What We Learned To Date
While the project was aimed at patients, caregivers need just as much care, if not more than the patients. Caregivers were anxious, needed someone to hear them out, and often had no one to talk to about the situation. The importance of chaplaincy support of the family caregiver seemed a critical finding that has not yet been reported in a science of chaplaincy paper.
Most patients welcomed the spiritual, emotional and practical support given in the hospital and post-discharge. Men were less likely to get into deep meaningful conversations. The practical support included Chaplain Holley working as a liaison to care management and being a sounding board about difficulties procuring prescriptions, medical equipment, need for palliative care, and advance directives. Chaplain Holley could see the effect of chaplaincy with angry patients or caregivers, whose feelings would ease with dialogue. While this was a chaplaincy intervention, Chaplain Holley was part of an excellent interdisciplinary team comprising chaplaincy, care management and patient experience departments.
Chaplain Holley has worked with 158 patients, of whom 16 were discharged to a facility, five died and one refused the program after consent. The program is still under way. To date, 20 patients were readmitted, which is slightly lower than NYHQ’s average readmission rate for the core measures. While the results are preliminary, we don’t expect to be able to draw definitive conclusions of the effect on readmissions.
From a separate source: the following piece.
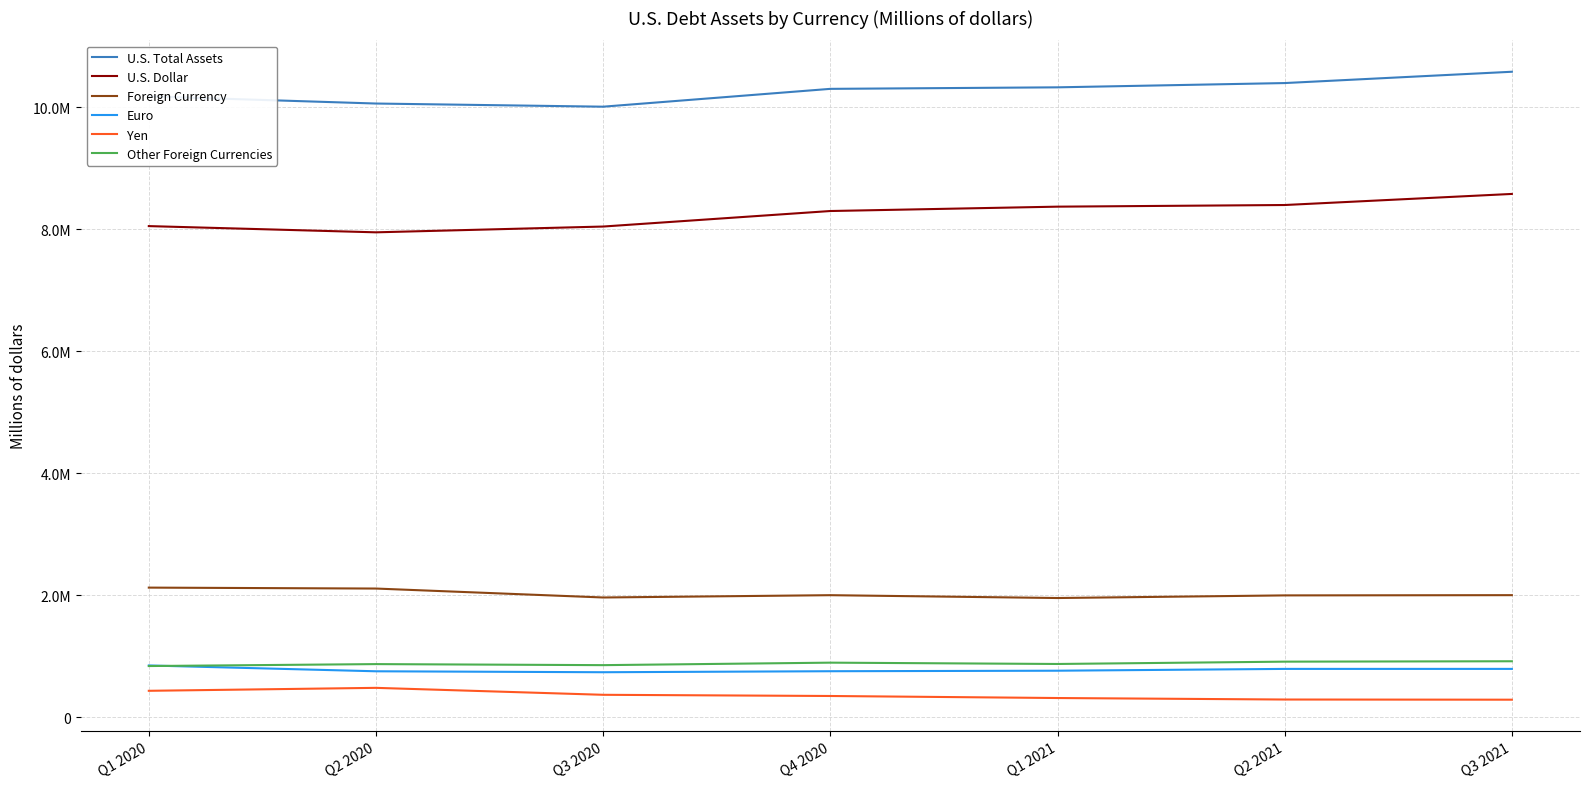

Which has a higher value, Q2 2021 or Q1 2021?

Q2 2021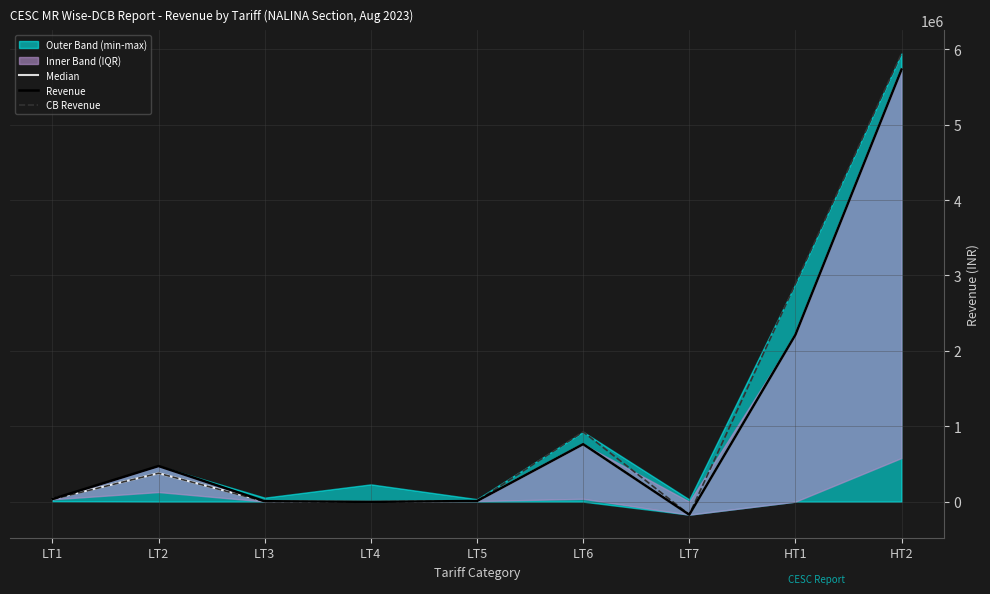

What value does the CB Revenue series have at LT6?

925824.5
However, we anticipate the insight of the qualitative findings has created a new space in the existing literature. Our findings have set the foundation for designing empirical studies in this realm of chaplaincy research and quality improvement programs nationally. We will report on results when final.
Chaplain Holley says, “As the chaplain, I realize that it is a privilege to take the time to hear the patient or caregiver out, to discuss the issues and concerns that are affecting quality of care and recovery, and to have the ability to take action of their behalf. This action may range from praying to interceding with the the multidisciplinary team that affects the patient’s care.”
Roberta Holley is the chaplain dedicated to the New York Hospital Queens’ readmissions reduction project. Rabbi David Keehn is director of pastoral care at New York Hospital Queens. Jess Geevarghese is senior director of business development and initiatives at HealthCare Chaplaincy Network.